EXCERPTED TEXT section start

Results in Engineering (Sep 2024)
Satin bowerbird algorithm with an adaptive constriction factor for enhanced photovoltaic integration in distribution feeders
Abstract
—This paper introduces an enhanced Satin bowerbird optimizer (SBO), specifically tailored for the integration of photovoltaic distributed generation (DG) units into radial distribution systems. The upgraded SBO version involves two pivotal adjustments. Firstly, the positional updating mechanism of the newly generated bower is modified to enable exploration around the iteration's elite bower. Secondly, an adaptive constriction factor is introduced, progressively decreasing during iterations to concentrate the search in promising areas. These modifications significantly amplify the exploration capacity of each new bower in the SBO algorithm. The proposed upgraded SBO aims at minimizing costs related to CO2 emissions from the grid and those linked with photovoltaic units, in addition to energy losses. The variability of photovoltaic DG units is represented using the Beta Probability Density Function (PDF) to portray distinct solar irradiation conditions experienced daily. The enhanced SBO version undergoes testing on a practical Nigerian distribution system, the Ajinde 62-bus network, and a standard IEEE 69 nodes system. Simulation results underscore the effectiveness of the upgraded SBO version, revealing substantial reductions in energy losses and emissions. Specifically, for the Ajinde 62-bus network, the proposed SBO version achieves a noteworthy 31 % reduction in the combined yearly costs of energy losses and emissions compared to the initial case. Additionally, for the IEEE 69-bus system, it attains a considerable reduction of 35 %. Furthermore, the simulation results illustrate the competitive performance of the suggested SBO version when compared to Differential Evolution (DE) and Particle Swarm Optimization (PSO) algorithms, as well as the standard SBO.

EXCERPTED TEXT section end
SOURCE MATERIAL section start

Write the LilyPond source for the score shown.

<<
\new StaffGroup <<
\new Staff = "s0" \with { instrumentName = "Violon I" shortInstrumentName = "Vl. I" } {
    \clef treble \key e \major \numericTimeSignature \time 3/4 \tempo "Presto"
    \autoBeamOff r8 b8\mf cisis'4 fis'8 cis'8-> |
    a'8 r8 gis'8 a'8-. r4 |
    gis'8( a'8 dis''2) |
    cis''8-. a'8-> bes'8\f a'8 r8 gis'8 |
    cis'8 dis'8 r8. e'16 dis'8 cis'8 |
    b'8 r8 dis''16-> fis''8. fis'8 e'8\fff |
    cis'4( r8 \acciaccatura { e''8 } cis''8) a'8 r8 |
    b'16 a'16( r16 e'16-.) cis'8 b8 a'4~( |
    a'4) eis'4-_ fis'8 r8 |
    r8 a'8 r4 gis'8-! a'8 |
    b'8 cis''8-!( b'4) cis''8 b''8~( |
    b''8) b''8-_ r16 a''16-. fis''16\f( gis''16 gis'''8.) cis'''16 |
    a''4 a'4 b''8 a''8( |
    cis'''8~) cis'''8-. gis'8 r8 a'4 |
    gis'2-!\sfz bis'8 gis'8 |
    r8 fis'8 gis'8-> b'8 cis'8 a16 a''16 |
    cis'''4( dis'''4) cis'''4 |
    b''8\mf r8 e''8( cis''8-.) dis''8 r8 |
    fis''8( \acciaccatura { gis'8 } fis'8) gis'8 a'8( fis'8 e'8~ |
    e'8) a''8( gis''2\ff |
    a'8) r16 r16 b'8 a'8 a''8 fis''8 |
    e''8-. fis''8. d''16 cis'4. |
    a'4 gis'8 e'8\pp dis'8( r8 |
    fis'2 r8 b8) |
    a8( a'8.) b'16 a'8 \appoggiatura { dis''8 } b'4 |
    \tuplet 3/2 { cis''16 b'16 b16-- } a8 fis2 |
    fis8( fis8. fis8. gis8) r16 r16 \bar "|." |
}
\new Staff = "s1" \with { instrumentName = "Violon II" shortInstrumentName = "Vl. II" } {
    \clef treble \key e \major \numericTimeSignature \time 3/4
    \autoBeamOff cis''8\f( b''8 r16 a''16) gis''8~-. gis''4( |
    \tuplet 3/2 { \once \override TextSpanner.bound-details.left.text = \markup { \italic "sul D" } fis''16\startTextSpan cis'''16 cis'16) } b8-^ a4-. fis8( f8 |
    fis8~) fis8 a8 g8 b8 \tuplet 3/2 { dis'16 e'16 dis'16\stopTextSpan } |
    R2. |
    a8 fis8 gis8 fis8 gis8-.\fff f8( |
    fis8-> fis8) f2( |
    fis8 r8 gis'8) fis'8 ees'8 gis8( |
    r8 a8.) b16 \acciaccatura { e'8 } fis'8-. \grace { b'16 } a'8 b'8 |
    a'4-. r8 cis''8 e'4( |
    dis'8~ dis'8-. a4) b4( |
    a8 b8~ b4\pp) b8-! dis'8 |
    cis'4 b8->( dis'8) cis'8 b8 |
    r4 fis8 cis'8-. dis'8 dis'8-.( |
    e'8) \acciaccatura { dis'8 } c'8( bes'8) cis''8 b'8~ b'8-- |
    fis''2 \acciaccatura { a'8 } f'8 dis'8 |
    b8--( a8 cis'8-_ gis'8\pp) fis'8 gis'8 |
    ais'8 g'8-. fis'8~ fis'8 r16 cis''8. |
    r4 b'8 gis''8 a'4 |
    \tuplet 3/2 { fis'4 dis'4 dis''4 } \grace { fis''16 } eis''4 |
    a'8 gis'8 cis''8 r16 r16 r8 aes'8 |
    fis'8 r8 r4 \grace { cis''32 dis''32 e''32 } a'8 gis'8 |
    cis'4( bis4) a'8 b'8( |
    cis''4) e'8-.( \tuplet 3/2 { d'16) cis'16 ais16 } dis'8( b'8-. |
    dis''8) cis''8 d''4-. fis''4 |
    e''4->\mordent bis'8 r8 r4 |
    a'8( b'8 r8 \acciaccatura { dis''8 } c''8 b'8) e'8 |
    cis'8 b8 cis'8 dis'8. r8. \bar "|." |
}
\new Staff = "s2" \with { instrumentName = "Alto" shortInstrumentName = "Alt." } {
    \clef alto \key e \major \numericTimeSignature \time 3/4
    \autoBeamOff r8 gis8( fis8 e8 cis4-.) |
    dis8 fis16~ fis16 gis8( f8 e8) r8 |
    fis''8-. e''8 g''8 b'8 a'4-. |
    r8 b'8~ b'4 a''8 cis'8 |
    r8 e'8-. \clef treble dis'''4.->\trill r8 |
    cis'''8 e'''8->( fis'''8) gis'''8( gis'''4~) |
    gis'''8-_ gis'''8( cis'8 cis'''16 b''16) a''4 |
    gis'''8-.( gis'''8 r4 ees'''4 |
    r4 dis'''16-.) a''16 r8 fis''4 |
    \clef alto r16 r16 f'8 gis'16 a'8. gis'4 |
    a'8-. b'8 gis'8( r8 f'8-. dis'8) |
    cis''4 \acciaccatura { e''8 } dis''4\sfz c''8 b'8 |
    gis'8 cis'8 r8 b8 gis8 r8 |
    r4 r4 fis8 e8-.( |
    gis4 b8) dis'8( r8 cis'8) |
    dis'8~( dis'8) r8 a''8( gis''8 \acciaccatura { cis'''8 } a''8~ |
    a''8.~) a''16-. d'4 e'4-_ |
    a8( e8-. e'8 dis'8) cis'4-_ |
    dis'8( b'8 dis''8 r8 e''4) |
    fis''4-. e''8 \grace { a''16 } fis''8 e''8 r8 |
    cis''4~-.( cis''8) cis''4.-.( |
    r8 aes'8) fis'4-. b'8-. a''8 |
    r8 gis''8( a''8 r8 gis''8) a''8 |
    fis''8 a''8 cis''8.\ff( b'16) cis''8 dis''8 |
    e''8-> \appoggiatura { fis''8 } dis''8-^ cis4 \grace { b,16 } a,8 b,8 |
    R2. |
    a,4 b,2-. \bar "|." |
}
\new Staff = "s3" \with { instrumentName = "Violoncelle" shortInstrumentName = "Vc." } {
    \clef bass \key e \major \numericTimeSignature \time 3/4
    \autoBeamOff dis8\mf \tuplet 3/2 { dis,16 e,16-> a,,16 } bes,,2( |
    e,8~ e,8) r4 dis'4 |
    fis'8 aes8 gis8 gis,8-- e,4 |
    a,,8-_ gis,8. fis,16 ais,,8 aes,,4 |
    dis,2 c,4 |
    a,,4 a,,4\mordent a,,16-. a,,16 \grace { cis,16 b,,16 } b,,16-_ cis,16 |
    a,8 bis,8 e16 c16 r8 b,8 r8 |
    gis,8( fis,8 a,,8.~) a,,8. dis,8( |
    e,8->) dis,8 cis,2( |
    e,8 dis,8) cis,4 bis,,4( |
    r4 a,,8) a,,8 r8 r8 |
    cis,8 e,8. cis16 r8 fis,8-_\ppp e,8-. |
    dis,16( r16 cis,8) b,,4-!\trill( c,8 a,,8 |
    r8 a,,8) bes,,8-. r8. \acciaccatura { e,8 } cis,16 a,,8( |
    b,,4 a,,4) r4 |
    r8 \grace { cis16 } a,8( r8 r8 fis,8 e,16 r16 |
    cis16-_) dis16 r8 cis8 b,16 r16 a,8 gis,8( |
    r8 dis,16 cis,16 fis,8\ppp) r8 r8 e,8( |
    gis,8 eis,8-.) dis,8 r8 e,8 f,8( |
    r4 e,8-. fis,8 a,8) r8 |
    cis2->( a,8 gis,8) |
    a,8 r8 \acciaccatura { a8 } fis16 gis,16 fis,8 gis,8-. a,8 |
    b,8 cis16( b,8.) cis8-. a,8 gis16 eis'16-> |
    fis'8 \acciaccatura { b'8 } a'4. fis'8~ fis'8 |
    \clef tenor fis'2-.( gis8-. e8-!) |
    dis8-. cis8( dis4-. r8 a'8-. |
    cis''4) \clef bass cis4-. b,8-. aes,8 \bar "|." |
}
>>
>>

SOURCE MATERIAL section end

## WHAT IS EXPECTED
Answer these questions using the abstract on the improved Satin bowerbird optimizer.
1. What is used to represent how much power the photovoltaic units produce?
2. On which two distribution systems is the improved optimizer tested?
3. By what percentage does it cut the combined yearly costs of energy losses and emissions on the IEEE 69-bus system?

## ANSWER BOX
1. The Beta Probability Density Function (PDF).
2. The Ajinde 62-bus network, a real Nigerian distribution system, and the standard IEEE 69 nodes system.
3. 35 %.